I am happy to be present on this momentous day which celebrates the 60th birthday of Israel as an independent nation. The people of Israel–Jews, Muslims, and Christians– are a beachhead of democracy in the region. I come as a friend, and, as a friend, it is important that I offer advice since I care about the future of this nation. The nation of Israel is isolated in the Middle East and must address those issues which have led to the current situation of being cut off from other countries in the area.

Let me begin by admitting that I made a mistake in supporting a policy of no negotiation with groups and nations with whom I disagree. The policy of refusing to negotiate has failed. Over thirty years ago, President Richard Nixon, who had supported for years a polcy of having no interactions with the government of Communist China, admitted his policy had failed. He initiated a dialogue with the Chinese Communist government whose leader, Mao Tse-tung had most probably killed 25 million people and was undoubtedly a terrorist in the truest sense of the word. Nixon and Secretary of State Henry Kissinger, talked with and worked out agreements with their hated rival. We know that policy proved productive to the cause of peace in Asia and the slow, but steady, growth of democracy in China.

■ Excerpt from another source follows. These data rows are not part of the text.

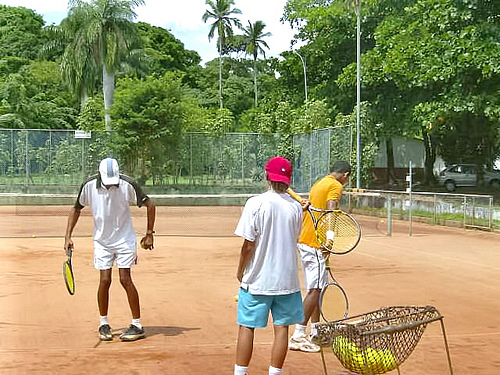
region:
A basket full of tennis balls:
[316, 303, 455, 374]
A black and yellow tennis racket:
[61, 247, 76, 297]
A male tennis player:
[63, 157, 158, 341]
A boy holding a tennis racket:
[233, 157, 363, 374]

It is time to end policies of silence since they don’t work. Every American president from Truman to Reagan negotiated with Soviet Communist leaders despite the fact those individuals were dedicated to the overthrow of capitalism and supported terrorist groups in the world. Dialogue and negotiation maintained peace in the area. It is time to reach out to Hamas and Hizbullah and work with the Palestinian Authority led by President Abbas in order to create the basis for peace in the region. We must engage Syria and Iran as part of a new dialogue for peace.

I urge involving the talents and expertise of important world figures such as the UN Secretary General and individuals like Nelson Mandela. I suggest the Palestinian Authority ask the governmnt of Turkey to dispatch troops to the Gaza area who would ensure the non-importantion of military weapons and work to end rocket attacks on Israel. It is time for Israel to accept the Hamas offer of a cease fire and allow Turkish toops to enforce it. This could be a positive first step in the beginning of a new dialogue for peace.

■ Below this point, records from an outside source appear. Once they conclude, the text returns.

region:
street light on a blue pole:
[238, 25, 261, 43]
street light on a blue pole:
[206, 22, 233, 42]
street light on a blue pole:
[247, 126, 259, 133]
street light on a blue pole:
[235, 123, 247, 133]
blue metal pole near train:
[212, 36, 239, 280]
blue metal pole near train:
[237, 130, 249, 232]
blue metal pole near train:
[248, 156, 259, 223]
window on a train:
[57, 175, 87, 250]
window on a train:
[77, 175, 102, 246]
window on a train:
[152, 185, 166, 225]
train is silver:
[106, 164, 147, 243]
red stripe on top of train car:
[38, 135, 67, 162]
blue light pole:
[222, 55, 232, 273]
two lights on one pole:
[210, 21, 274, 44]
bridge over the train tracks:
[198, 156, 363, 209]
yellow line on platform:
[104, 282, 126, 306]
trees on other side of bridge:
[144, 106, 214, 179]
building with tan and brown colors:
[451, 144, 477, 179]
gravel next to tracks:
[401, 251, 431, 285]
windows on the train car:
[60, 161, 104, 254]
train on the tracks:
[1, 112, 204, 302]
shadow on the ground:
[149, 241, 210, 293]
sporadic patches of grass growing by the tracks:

After the end of World War II, the United States and European nations, worked under th auspices of the Marshall Plan to create the basis for economic cooperation and an end to traditional hatreds. Although, Germany had killed over thirty million Europeans, it’s leaders were welcomed as partners. I propose creation of a new version of the Marshall Plan which would bring together all nations of the Middle East. The plan would be funded initially at the rate of $25 billion a year. This plan would require Middle Eastern Arab nations to work in a cooperative modality to develop an economic plan which would rejuvenate the entire region. All plans would have to be agreed upon both by Israel and Arab nations. A condition of the plan would be that all members cease military support or action against fellow members.

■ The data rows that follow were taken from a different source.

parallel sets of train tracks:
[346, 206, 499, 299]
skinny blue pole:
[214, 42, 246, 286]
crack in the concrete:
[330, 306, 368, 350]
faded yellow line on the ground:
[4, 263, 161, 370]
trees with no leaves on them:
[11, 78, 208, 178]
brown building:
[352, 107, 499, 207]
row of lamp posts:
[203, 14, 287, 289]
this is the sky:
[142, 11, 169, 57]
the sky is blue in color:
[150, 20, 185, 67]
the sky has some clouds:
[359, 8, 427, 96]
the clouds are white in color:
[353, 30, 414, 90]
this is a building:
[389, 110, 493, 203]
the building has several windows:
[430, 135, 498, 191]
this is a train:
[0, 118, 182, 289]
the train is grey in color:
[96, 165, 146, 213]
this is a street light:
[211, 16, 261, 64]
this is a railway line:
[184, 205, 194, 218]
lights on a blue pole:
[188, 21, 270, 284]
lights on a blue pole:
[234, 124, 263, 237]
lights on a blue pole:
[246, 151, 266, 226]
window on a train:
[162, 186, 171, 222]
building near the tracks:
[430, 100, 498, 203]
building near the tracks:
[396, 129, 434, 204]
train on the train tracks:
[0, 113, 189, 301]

I also call for the creation of a new university that would be funded by the Billy Gates Foundation and the kingdom of Saudi Arabia. This Middle Eastern University would be open to students from all nations, it would be free, and its task would be to create a new generation of Middle Eastern young people who are dedicated to peace in the region. The MEU would bring together the best minds in the fields of science, technology, medicine, and the liberal arts who would work on a transnational basis to ensure peace and prosperity in the region.

The time has come to cease using outworn expressions such as “appeasement” when discussing peace. We can no longer afford to pursue the path of isolation. We need Iran and Syria actively engaged in the fight for peace and prosperity. I recognize what I propose will frighten many people in Israel as well as Muslims. The road of isolation leads only to isolation. Peace entails risks but the alternative is continuance of the current policy of non-enagement which has only increased the risk of violence. The road to peace begins with a first step. The first step is ending the current situation in Gaza that both endangers Muslims as well as Israelis. Hopefully, after the first step, there will be a more active movement towards peace.